Acordei. Olhei para o lado e lá estava ele, dormindo. Olhei melhor e o vi nu. Susto. Me olhei. Nua. O chão forrado de garrafas vazias. Eu forrada de amnésia. Foi difícil sentar. Então vi o que eu já imaginava. Perdi a virgindade. Me perdi.

Sem saber o que fazer, me tranquei no banheiro. Senti nojo de mim, vergonha, medo. O que aconteceu? Notei meu corpo machucado, roxo, mordido. Não conseguia pensar nem chorar. Só queria o abraço da minha mãe.

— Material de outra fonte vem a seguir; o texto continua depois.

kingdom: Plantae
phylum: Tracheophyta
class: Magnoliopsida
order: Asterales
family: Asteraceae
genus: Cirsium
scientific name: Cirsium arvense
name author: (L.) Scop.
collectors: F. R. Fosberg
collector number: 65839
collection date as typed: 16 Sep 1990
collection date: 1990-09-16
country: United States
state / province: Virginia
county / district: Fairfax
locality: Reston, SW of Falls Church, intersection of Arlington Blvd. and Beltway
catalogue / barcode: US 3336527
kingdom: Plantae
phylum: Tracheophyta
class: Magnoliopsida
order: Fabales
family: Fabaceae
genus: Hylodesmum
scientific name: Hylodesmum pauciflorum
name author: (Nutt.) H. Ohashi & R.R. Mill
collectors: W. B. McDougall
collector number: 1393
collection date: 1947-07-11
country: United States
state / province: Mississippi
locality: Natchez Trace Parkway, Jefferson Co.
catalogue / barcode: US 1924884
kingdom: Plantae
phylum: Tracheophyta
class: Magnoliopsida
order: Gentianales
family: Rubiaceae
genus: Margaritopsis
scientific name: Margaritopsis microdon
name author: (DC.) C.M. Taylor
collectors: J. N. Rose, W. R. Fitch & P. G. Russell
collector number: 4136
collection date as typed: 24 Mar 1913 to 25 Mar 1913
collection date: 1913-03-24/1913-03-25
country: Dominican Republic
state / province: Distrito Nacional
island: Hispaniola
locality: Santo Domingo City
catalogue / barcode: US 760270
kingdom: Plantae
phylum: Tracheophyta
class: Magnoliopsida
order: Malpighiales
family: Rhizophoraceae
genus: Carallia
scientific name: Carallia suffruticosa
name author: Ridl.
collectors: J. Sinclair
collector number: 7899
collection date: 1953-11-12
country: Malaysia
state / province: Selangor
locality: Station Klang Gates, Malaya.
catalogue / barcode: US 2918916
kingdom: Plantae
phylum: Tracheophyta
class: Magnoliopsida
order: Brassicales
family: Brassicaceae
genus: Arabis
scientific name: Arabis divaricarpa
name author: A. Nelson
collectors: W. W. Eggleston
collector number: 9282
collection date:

Como zumbi, fui para o chuveiro e tentei me limpar, tirar a sensação de sujeira. Embaixo da água, me senti de alguma forma protegida. E chorei. Me dei conta de que não era pesadelo quando escutei o X batendo na porta. Num dado momento, me levantei aos prantos e exigi, do outro lado da porta: “Quero ir para a minha casa agora!”. Ele tentou dizer que não dava e entrei em surto. X concordou em me levar.Em casa, contei tudo para minha mãe. Éramos duas mulheres chorando. Também vítima da sociedade machista, ela não sabia o que fazer. Se sentia culpada, teve medo de contar para meu pai, pois sabia que o mexicano iria atrás do X e a família Itié iria desmoronar. Por isso, decidiu não contar, e eu entendi. Mais tarde, ela foi atrás do X e bateu nele.

Eu? Eu me sentia oca. Sentia tanto quanto não sentia nada. Com a ajuda do tempo, da minha mãe e da terapia, comecei a me reencontrar.

Hoje, tenho consciência de todas as situações violentas pelas quais passei simplesmente por ser mulher. Estamos (sobre)vivendo na cultura do estupro. A cada 12 segundos uma mulher sofre violência no Brasil. Ou seja, todo movimento é importante para chegarmos mais perto do fim da desigualdade de gênero. Foi duro escrever este texto, mas isso me fortaleceu ainda mais. Meninas, precisamos nos unir!